- EXERCISE OBJECTIVE
Repeat each entry below exactly, omitting any picture it holds.

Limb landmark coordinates
################

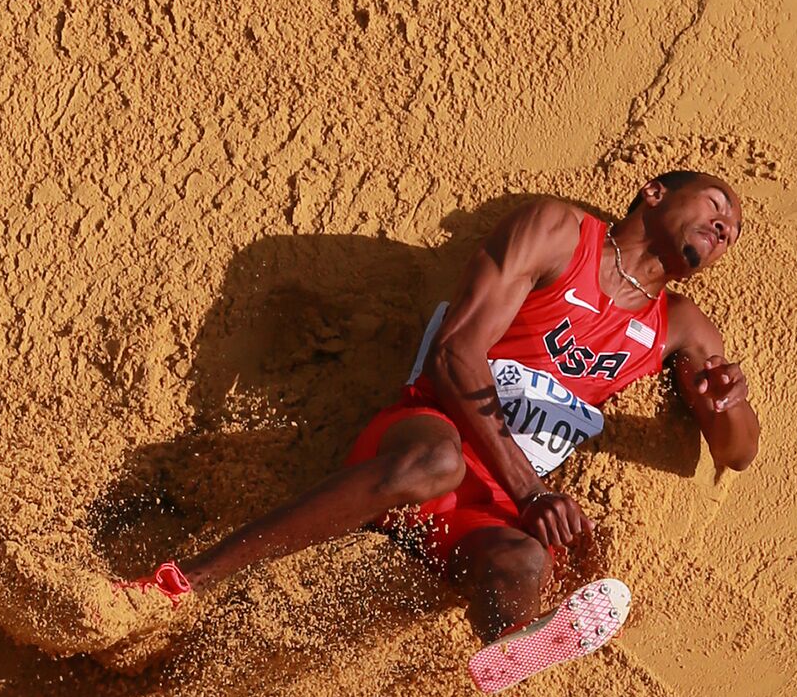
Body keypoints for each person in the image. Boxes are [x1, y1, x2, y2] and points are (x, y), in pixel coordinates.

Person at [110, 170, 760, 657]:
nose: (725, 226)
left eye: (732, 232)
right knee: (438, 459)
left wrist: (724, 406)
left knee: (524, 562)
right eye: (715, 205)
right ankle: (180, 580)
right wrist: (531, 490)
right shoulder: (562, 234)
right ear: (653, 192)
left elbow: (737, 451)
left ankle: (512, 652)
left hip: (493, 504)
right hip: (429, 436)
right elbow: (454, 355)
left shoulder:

################

- TASK RESULT
Body keypoints for each person in the image. Boxes are [x1, y1, x2, y2] and points are (x, y), in pixel coordinates.

Person at [110, 170, 760, 657]:
nose: (725, 226)
left eye: (732, 232)
right knee: (438, 459)
left wrist: (724, 406)
left knee: (524, 562)
right eye: (715, 205)
right ankle: (180, 580)
right wrist: (531, 490)
right shoulder: (562, 234)
right ear: (653, 192)
left elbow: (737, 451)
left ankle: (512, 652)
left hip: (493, 504)
right hip: (429, 436)
right elbow: (454, 355)
left shoulder:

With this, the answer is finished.